Research

Homophony avoidance

Previous research has suggested that homophony avoidance plays a role in constraining language change; in particular, phonological contrasts are less likely to be neutralized if doing so would greatly increase the amount of homophony. Most of the research on homophony avoidance has focused on the history of real languages, comparing attested and unattested (hypothetical) phonological changes in various languages. In this joint project with James White (UCL), we take a novel approach by focusing on the language learner. Using an artificial language learning paradigm, we show that learners are less likely to acquire neutralizing phonological rules compared to non-neutralizing rules, but only if the neutralizing rules create homophony between lexical items encountered during learning. The results indicate that learners are biased against phonological patterns that create homophony, which could have an influence on language change. The results also suggest that lexical learning and phonological learning are highly integrated.

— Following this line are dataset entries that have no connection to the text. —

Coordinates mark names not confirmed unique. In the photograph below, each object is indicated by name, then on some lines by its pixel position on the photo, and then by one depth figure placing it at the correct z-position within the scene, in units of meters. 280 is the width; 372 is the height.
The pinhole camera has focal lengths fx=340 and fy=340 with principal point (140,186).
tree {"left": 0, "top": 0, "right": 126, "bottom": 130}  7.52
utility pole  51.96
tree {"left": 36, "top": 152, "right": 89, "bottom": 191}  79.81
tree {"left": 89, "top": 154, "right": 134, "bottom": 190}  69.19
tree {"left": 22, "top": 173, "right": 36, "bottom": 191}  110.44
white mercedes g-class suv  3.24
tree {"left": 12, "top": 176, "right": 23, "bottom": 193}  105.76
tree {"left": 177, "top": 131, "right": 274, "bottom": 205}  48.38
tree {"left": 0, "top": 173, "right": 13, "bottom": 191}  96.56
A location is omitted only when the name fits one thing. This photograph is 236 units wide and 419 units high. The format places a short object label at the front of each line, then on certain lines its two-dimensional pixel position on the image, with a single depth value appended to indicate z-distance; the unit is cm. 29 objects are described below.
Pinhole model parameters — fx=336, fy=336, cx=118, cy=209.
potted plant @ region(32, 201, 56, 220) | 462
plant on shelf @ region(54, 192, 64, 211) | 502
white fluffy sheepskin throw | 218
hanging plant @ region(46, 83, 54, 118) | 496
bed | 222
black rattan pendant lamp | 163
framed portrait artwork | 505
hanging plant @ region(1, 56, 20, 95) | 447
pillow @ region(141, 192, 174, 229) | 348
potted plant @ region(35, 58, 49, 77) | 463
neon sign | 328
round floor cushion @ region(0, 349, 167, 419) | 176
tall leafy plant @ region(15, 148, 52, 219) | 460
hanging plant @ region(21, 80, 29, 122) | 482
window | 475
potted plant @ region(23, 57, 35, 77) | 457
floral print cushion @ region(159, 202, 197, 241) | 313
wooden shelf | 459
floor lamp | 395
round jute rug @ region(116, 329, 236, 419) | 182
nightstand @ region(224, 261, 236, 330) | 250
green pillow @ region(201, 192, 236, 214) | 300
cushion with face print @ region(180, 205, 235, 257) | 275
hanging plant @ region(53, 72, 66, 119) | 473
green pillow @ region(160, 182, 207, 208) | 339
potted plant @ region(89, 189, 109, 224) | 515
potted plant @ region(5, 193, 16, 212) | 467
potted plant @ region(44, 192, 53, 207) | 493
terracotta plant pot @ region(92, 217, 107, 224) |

Similarity bias in the learning of palatalization

In a pilot artificial grammar learning experiment, participants spontaneously palatalized velars more often than labials, which is consistent with the typology of palatalization: cross-linguistically, full palatalization of velars before high vowels is common, whereas that of labials is rare and idiosyncratic. This founding suggests a similarity bias against alternations between dissimilar sounds, as proposed in Steriade (2001/2008), Wilson (2006), and White (2014). I'm currently running a follow-up study, supervised by Gillian Gallagher (NYU), by looking into the following two questions: first, among the many similarities learners would have access to during phonological generalization, e.g., similarity between segments of exposure/test alternations, which ones should have an effect on the learnability of the output alternation and how; second, do learners adopt perceptual similarity, in addition to featural similarity, as a metric for measuring similarities between segments?